We are experiencing an information revolution without precedent, and the pace of discovery, accelerated by artificial intelligence, is rapidly transforming our economy. In this environment, the most critical career skills are adaptability and the ability to learn and self-improve. Rather than teaching a specific set of technical skills that could quickly become obsolete, a liberal arts education teaches students something far more durable: how to think and how to learn. This prepares them to be the versatile, innovative and dynamic workforce New Mexico needs.

Today’s freshmen will become leaders in fields that do not yet exist. A liberal arts educational framework equips them to navigate these nonlinear career paths by teaching them how to synthesize information, make connections across disciplines and innovate.

Disciplines like history, philosophy and literature are powerful engines for developing the abilities employers value most. These are not "soft skills"; they are essential skills, such as critical thinking and complex problem-solving, which allow a student to analyze intricate challenges from multiple perspectives. Communication proficiency enables students to write clearly, speak persuasively and understand human behavior – facilitating collaboration and intercultural fluency and equipping them to lead diverse teams in global contexts, which is crucial for a connected economy.

When these skills are coupled with STEM disciplines, they amplify creative problem-solving, foster a strong sense of social responsibility, and promote ethical decision-making. This balance also hones research and project management abilities, translating directly into a graduate’s capacity to work independently and lead.

While some technical degrees may offer a salary advantage at the start, liberal arts graduates often surpass them in earnings over time. Their transferable skills allow them to pivot and advance into high-wage leadership and management roles.
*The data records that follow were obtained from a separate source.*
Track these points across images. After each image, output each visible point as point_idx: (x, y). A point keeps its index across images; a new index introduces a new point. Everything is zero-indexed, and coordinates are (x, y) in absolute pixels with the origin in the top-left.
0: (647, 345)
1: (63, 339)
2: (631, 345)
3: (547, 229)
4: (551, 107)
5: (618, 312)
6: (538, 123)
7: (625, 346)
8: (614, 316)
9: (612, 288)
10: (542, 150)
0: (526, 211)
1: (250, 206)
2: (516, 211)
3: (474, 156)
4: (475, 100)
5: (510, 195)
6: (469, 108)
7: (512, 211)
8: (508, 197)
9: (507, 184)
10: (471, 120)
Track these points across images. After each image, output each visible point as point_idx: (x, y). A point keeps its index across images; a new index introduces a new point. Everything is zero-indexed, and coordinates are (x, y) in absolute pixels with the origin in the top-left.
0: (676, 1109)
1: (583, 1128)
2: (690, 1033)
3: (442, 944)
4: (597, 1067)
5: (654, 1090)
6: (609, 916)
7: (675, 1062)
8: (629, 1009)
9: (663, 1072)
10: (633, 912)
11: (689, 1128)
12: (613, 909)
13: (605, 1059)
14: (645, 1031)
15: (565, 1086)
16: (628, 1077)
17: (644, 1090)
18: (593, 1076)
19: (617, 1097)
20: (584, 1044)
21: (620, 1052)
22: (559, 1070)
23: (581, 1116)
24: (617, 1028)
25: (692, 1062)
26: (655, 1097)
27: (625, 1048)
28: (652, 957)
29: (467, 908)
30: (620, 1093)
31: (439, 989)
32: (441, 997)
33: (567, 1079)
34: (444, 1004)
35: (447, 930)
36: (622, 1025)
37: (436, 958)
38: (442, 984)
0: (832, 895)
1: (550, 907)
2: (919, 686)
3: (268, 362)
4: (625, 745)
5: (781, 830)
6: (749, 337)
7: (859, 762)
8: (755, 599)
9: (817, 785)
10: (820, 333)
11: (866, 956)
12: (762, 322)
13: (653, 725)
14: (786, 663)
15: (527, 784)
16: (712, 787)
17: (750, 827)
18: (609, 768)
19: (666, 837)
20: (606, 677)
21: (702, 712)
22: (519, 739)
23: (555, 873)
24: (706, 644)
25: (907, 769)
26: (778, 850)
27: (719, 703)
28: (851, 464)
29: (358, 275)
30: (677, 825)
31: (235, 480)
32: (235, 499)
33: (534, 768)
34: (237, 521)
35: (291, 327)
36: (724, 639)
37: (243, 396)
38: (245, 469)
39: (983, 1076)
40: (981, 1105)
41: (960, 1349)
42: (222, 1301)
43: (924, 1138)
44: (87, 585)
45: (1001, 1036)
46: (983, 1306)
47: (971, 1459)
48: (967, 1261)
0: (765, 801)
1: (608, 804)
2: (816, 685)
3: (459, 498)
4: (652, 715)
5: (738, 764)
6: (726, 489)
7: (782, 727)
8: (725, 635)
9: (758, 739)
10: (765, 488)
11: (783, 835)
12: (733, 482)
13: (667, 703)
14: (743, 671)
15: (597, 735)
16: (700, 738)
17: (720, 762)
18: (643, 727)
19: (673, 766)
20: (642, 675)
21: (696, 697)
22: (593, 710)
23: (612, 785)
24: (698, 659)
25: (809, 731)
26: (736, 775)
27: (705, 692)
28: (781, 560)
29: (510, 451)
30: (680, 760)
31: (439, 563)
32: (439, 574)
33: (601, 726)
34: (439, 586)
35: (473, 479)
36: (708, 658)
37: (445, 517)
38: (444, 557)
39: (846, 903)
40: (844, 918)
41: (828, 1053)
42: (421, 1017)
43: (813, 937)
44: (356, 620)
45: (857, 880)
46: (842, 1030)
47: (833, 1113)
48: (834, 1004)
Graduates with this broad foundation are uniquely prepared to contribute to New Mexico’s needs in public policy, non-profit management, entrepreneurship and every sector from technology and government to media and healthcare. They are equipped to tackle our state’s most complex challenges, such as water policies, energy sovereignty, and public health.

New Mexico State University and its College of Arts and Sciences are at the forefront of demonstrating the crucial role that liberal arts education has in addressing the grand challenges of our era, from public health and social justice to environmental sustainability; furthermore, liberal arts provide a model framework for collaborative education, as many such challenges are too complex for any single discipline to solve alone. We are intentionally breaking down traditional academic silos to foster a new wave of collaborative inquiry.

Our approach is to create educational opportunities that unite diverse fields – history, sociology, philosophy, linguistics, and others – to analyze and address multifaceted global issues. This has been demonstrated, for example, in the recent establishment of the doctoral program in Transborder Studies and Global Human Dynamics, designed to address the challenges faced by border communities worldwide. By championing this interdisciplinary model, NMSU's College of Arts and Sciences is shaping graduates who can navigate ambiguity, synthesize diverse perspectives, and work creatively across fields to build a better future.

An investment in a liberal arts education is an investment in New Mexico’s future. The degree itself isn’t the final goal. The objective is to prepare students to adapt, pivot, and grow across a lifetime of opportunities, securing not just a job, but a fulfilling and impactful career.